[Extracted page text data]
########################################

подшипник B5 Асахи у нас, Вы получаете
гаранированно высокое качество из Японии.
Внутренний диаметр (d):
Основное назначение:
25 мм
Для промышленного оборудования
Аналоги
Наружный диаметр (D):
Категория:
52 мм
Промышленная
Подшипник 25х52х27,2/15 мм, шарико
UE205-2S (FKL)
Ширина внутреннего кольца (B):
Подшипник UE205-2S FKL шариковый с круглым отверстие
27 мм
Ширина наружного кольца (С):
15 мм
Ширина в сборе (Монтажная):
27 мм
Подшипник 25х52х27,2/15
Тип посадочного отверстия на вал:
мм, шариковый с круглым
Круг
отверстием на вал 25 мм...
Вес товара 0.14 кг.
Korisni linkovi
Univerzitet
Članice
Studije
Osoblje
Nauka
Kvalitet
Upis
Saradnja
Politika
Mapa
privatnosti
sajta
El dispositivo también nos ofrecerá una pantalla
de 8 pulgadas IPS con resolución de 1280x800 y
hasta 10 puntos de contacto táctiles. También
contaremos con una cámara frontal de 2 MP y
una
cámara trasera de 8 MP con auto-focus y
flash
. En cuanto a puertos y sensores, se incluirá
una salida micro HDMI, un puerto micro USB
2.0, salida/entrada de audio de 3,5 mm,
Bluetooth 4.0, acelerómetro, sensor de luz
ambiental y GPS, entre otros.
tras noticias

########################################

● **What the task asks**: Within the records, how many lines carry the word "Ширина"? Reply with the figure alone.

● **Response**: 3